YOUR ASSIGNMENT
List each line of the data in which the string "cost" appears.

Items listed in a dataset:
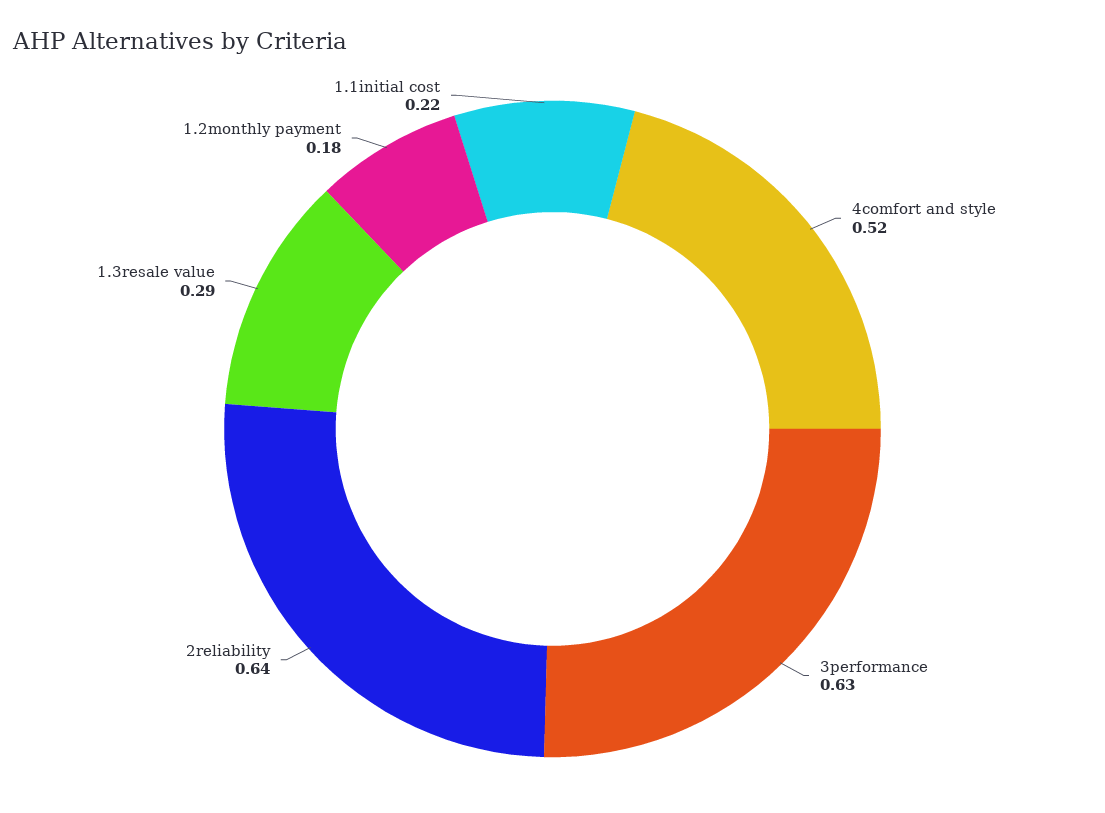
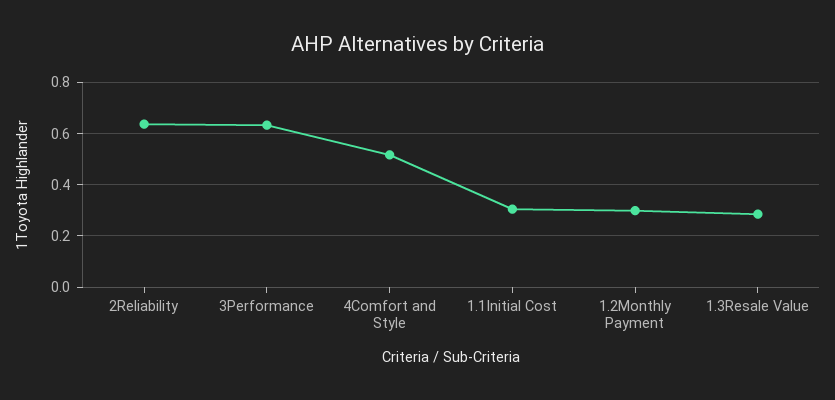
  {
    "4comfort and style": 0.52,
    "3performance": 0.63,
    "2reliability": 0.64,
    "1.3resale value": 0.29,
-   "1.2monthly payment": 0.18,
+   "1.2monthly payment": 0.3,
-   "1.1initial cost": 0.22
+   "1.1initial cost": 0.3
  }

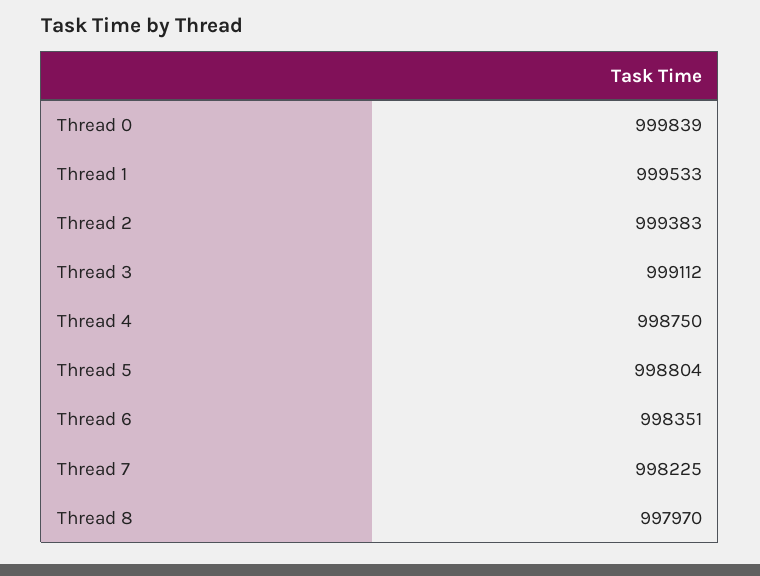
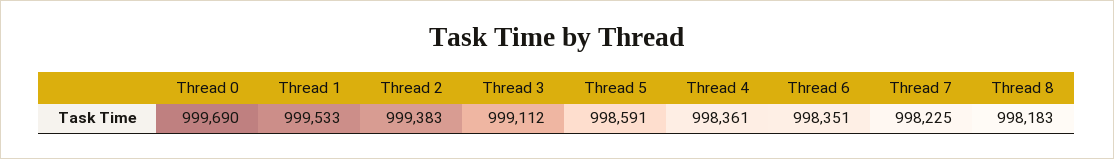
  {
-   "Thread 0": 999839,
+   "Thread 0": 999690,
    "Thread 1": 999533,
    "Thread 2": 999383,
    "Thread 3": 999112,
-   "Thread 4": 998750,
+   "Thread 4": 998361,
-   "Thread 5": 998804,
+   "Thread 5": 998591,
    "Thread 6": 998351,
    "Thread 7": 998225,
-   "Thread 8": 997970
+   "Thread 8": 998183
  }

EXERCISE SOLUTION
-   "1.1initial cost": 0.22
+   "1.1initial cost": 0.3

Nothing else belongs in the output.